(Data excerpts)
□ □ □ □
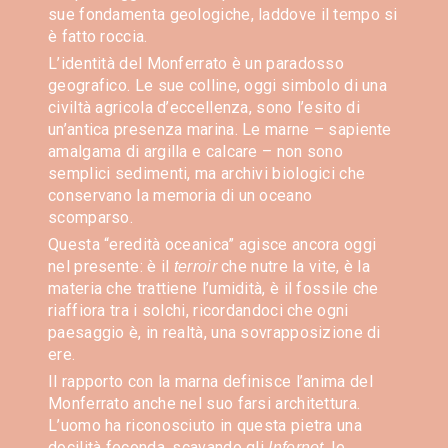
sue fondamenta geologiche, laddove il tempo si
è fatto roccia.
L’identità del Monferrato è un paradosso
geografico. Le sue colline, oggi simbolo di una
civiltà agricola d’eccellenza, sono l’esito di
un’antica presenza marina. Le marne – sapiente
amalgama di argilla e calcare – non sono
semplici sedimenti, ma archivi biologici che
conservano la memoria di un oceano
scomparso.
Questa “eredità oceanica” agisce ancora oggi
nel presente: è il
che nutre la vite, è la
terroir
materia che trattiene l’umidità, è il fossile che
riaffiora tra i solchi, ricordandoci che ogni
paesaggio è, in realtà, una sovrapposizione di
ere.
Il rapporto con la marna definisce l’anima del
Monferrato anche nel suo farsi architettura.
L’uomo ha riconosciuto in questa pietra una
docilità feconda, scavando gli
, le
Infernot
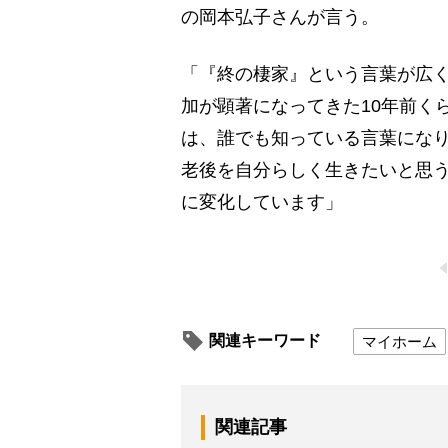
の岡本弘子さんが言う。
「『終の棲家』という言葉が広
加が顕著になってきた10年前く
は、誰でも知っている言葉になり
老後を自分らしく生きたいと思
に変化しています」
関連キーワード
マイホーム
関連記事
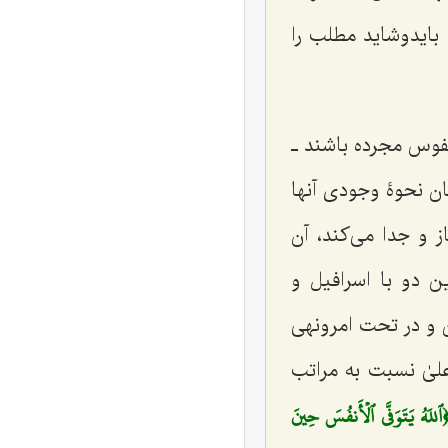
 بایدوشاید مطلب را
نفوس مجرده باشند ـ
ن نحوۀ وجودی آنها
و جدا می‌کند، آن
ن دو با اسرافیل و
ن و در تحت امرونهی
لیٰ نسبت به مراتب
ٱللَهُ يَتَوَفَّى ٱلۡأَنفُسَ حِينَ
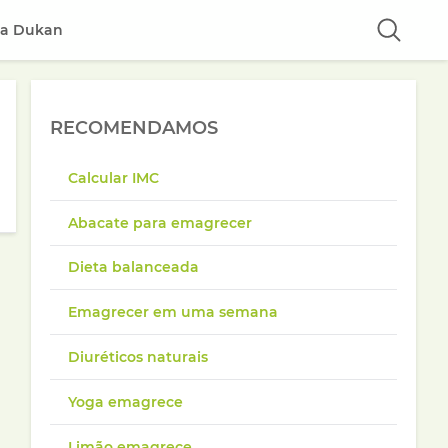
ta Dukan
RECOMENDAMOS
Calcular IMC
Abacate para emagrecer
Dieta balanceada
Emagrecer em uma semana
Diuréticos naturais
Yoga emagrece
Limão emagrece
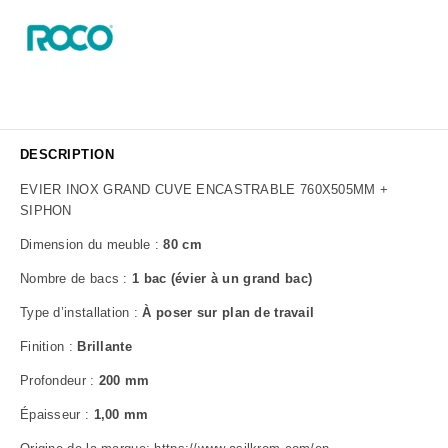
DESCRIPTION
EVIER INOX GRAND CUVE ENCASTRABLE 760X505MM +
SIPHON
Dimension du meuble :
80 cm
Nombre de bacs :
1 bac (évier à un grand bac)
Type d’installation :
À poser sur plan de travail
Finition :
Brillante
Profondeur :
200 mm
Épaisseur :
1,00 mm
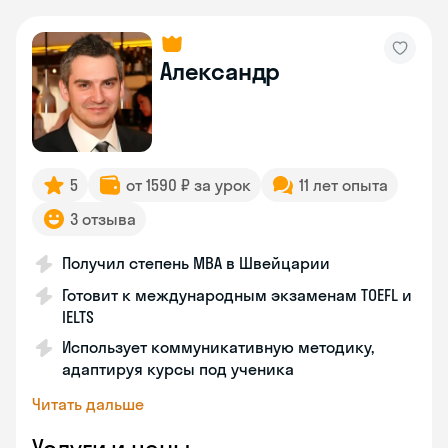
Александр
5
от 1590 ₽ за урок
11 лет опыта
3 отзыва
Получил степень MBA в Швейцарии
Готовит к международным экзаменам TOEFL и
IELTS
Использует коммуникативную методику,
адаптируя курсы под ученика
Читать дальше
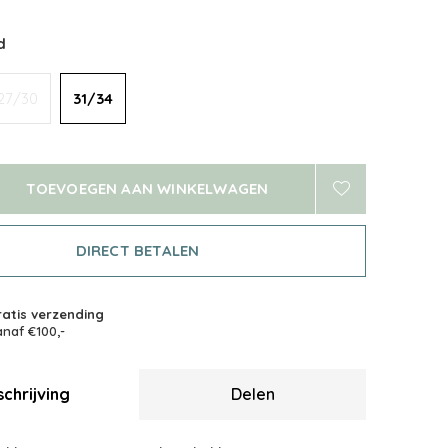
d
27/30
31/34
TOEVOEGEN AAN WINKELWAGEN
DIRECT BETALEN
atis verzending
naf €100,-
chrijving
Delen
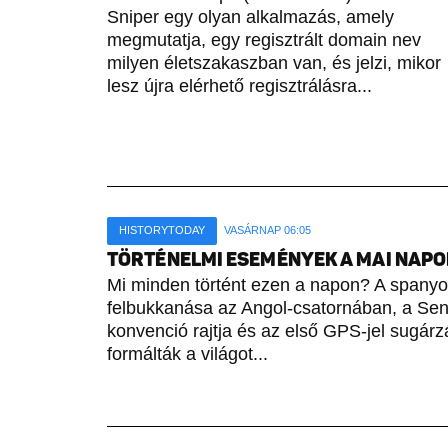
Sniper egy olyan alkalmazás, amely
megmutatja, egy regisztrált domain nev
milyen életszakaszban van, és jelzi, mikor
lesz újra elérhető regisztrálásra...
HISTORYTODAY
VASÁRNAP 06:05
TÖRTÉNELMI ESEMÉNYEK A MAI NAPON 
Mi minden történt ezen a napon? A spany
felbukkanása az Angol-csatornában, a Sene
konvenció rajtja és az első GPS-jel sugárz
formálták a világot...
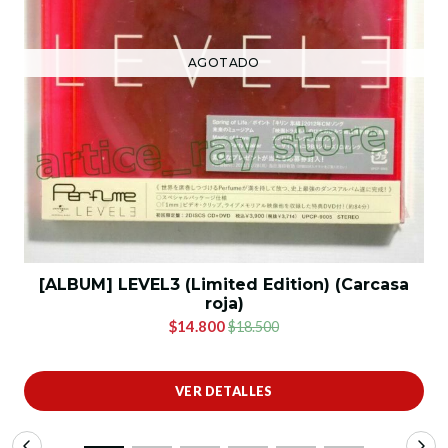
AGOTADO
[ALBUM] LEVEL3 (Limited Edition) (Carcasa
roja)
$14.800
$18.500
VER DETALLES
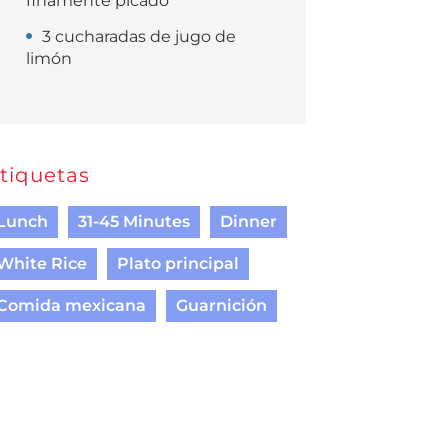
finamente picado
3 cucharadas de jugo de
limón
tiquetas
Lunch
31-45 Minutes
Dinner
White Rice
Plato principal
Comida mexicana
Guarnición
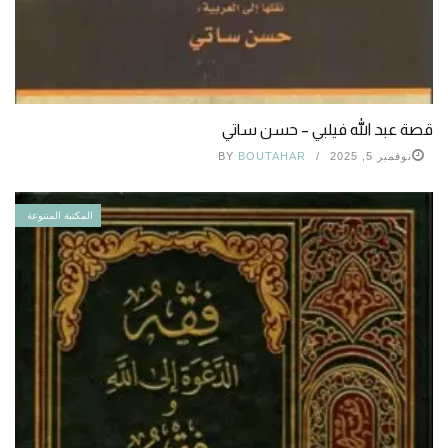
قصة عبد الله فيلبي – حسن ساتي
نوفمبر 5, 2025
BOUTAHAR
BY
المكتبة المتنوعة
□ □ □ □
### Exercise aim
Reply with a lone number, the count of lines in the data that include the string "oggi".

### Exercise result
2